■ Instructions to follow:
In the material below, how many lines contain the string "CROSS"? Reply with the number only.

Provided data below:

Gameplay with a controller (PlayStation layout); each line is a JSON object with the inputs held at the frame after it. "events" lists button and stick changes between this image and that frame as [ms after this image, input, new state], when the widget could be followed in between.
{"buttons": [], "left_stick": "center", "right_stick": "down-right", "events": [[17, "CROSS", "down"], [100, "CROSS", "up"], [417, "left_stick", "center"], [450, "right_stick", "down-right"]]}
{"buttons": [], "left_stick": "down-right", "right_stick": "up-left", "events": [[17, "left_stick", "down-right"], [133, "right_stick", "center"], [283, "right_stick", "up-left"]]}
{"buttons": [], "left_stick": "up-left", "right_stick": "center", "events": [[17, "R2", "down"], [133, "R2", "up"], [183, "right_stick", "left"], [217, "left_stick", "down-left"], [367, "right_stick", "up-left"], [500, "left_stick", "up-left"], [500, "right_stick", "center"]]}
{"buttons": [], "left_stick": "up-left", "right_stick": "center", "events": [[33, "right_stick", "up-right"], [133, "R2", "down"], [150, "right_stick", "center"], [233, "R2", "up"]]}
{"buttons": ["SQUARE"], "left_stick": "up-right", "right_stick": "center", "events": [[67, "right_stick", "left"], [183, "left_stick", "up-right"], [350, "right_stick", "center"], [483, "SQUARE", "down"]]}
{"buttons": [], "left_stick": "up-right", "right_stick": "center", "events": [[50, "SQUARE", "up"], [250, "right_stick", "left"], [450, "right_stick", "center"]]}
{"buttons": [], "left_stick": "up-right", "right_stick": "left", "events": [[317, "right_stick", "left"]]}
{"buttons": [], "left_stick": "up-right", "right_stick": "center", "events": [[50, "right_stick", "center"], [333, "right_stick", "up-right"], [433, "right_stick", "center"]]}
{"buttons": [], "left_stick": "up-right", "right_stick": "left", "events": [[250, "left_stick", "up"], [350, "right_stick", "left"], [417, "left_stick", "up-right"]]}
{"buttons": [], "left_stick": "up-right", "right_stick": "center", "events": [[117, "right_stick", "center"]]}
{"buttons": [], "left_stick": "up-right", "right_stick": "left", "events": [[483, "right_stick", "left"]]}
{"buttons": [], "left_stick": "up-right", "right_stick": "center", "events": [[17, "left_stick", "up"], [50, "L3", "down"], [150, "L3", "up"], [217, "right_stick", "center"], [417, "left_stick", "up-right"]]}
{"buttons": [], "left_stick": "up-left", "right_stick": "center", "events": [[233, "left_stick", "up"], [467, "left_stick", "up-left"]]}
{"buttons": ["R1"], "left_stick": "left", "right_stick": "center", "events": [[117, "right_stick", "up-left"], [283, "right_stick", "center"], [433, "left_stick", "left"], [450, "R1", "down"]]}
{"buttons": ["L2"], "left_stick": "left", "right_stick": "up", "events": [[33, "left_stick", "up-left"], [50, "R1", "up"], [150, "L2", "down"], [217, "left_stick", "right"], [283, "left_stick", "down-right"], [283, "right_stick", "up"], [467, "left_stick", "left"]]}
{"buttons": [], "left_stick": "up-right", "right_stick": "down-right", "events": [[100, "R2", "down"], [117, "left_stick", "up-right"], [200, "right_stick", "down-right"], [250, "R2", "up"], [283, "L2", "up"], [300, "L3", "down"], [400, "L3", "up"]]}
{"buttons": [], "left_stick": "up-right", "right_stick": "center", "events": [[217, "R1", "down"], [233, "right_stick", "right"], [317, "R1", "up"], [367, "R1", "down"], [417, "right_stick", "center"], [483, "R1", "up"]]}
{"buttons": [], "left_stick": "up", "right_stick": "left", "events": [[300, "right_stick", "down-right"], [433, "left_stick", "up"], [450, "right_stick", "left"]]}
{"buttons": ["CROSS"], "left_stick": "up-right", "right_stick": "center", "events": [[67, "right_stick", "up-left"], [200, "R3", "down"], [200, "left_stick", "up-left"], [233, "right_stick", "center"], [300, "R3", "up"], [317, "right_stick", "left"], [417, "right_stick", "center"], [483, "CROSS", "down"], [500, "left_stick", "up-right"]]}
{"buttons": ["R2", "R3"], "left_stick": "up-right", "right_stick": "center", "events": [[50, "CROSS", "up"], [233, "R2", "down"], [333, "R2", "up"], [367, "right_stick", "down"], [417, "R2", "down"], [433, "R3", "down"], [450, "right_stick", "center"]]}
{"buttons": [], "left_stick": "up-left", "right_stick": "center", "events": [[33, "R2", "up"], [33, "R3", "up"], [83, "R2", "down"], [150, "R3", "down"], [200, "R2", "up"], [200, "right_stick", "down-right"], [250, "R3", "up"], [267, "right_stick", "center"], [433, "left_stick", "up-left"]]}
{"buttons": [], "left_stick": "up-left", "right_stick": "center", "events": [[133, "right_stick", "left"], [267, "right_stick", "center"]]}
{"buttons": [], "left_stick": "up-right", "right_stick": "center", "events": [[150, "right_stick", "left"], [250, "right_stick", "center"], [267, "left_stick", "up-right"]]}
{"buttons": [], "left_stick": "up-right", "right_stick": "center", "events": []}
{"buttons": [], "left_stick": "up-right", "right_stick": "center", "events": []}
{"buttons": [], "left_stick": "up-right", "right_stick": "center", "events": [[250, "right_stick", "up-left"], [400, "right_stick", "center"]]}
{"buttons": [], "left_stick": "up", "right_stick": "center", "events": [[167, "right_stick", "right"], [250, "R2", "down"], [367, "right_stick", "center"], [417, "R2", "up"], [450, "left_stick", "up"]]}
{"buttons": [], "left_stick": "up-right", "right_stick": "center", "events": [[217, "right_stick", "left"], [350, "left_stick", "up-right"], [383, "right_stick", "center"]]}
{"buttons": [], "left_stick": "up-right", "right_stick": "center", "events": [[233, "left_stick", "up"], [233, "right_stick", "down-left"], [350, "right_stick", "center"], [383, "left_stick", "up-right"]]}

End of Provided data.

■ Exercise result:
3